Stage 3.5: Post-processors
After the judge pipeline completes, eight post-processors run. These modules handle tasks that depend on outputs from earlier stages: schema audit (reads crawl JSON-LD data), aggregator presence (runs DuckDuckGo searches), citation extraction (parses raw provider responses), hallucination logging (reads fact-archaeology output), loop threshold velocity (compares to prior audits), query intent classification, perception analysis, and counterfactual prediction (calls the LightGBM sidecar).
The competitive decomposition post-processor also runs here. It takes the scores from all 15 capabilities and breaks the difference between your brand and each competitor into a 6-component waterfall, showing exactly which capabilities drive the gap.
Stage 4: Score and Store
The scoring engine computes a weighted average across all dimensions. Weights sum to 1.0: traditional SEO accounts for 0.14, the judge pipeline for 0.20, and the 15 mechanism capabilities for 0.66. The result is an overall score (0 to 100) and a letter grade (A+ through F).
Issues are extracted from every module that flagged problems. Each issue is written to the audit_issues table with a severity level (critical, warning, info), a category, and a recommended fix. The judge output (E-E-A-T analysis, AIO simulation, synthesis) persists as structured JSONB in the audits row.
A cache entry is written with a 48-hour TTL. If the same URL is audited again within that window, the cached result is returned immediately. The full audit is reconstructable from the database. Every prompt sent to every model, every response received, every calculation, and every raw signal is stored and exposed through the Receipts tab.
Data Source Waterfall (v6.2)
Several capabilities depend on external data sources: entity resolution needs knowledge graph APIs, aggregator presence needs search engines, chunk gaps needs competitor page content, and the retrieval pool can optionally pull from Reddit and Hacker News.

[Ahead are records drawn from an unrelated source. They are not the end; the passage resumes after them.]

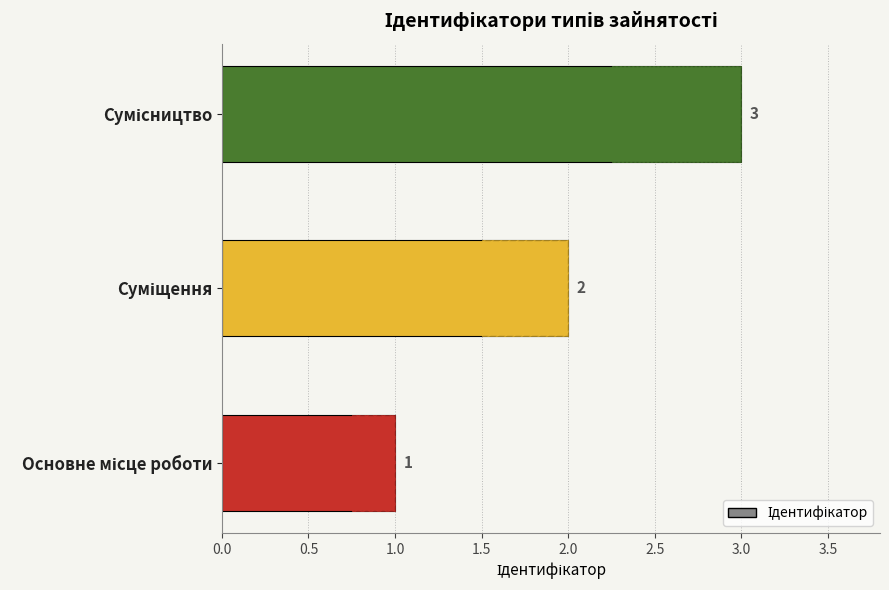

Does the chart contain stacked bars?

No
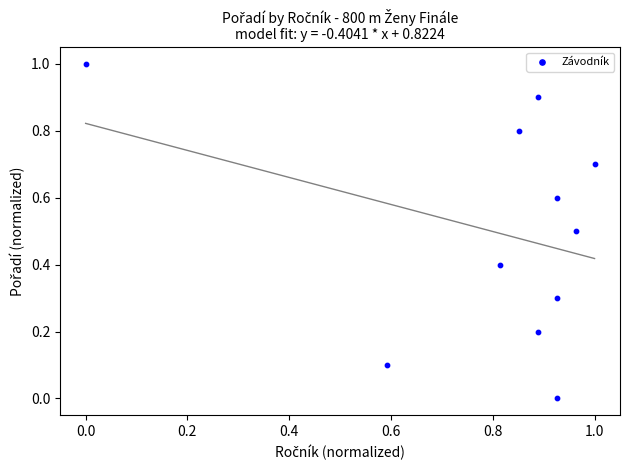

What is the average X value?

0.8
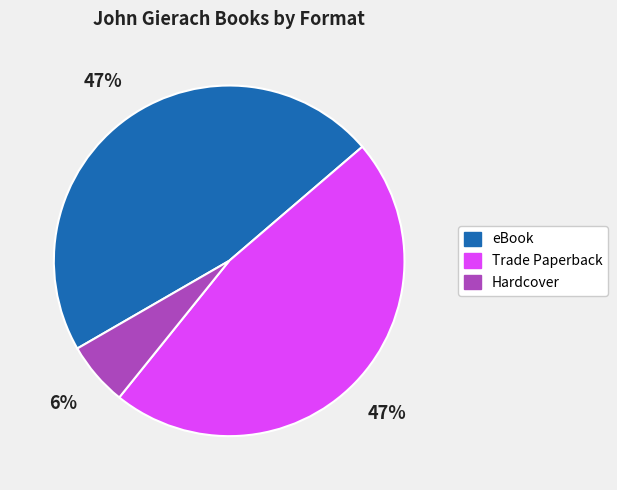

To the nearest percent, what is the difference between the largest and smallest slice percentages?

41%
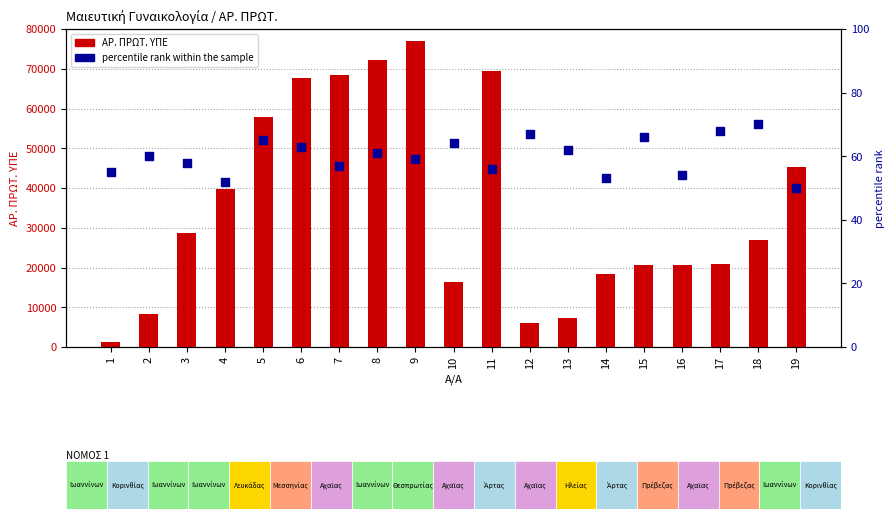

Which series contains the highest Y value?

ΑΡ. ΠΡΩΤ. ΥΠΕ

The data source waterfall (introduced in v6.2) provides ordered stacks of sources for each data need. The dispatcher tries sources in order, free to paid, with five gates per attempt: environment key present, paid tier allowed, daily budget remaining, per-request budget remaining, and per-source quota plus circuit breaker. Every attempt (success or skip) writes a row to audit_source_calls so the fallback chain is fully traceable. When the waterfall is disabled, every consumer falls back to pre-v6.2 single-source logic with no breakage risk.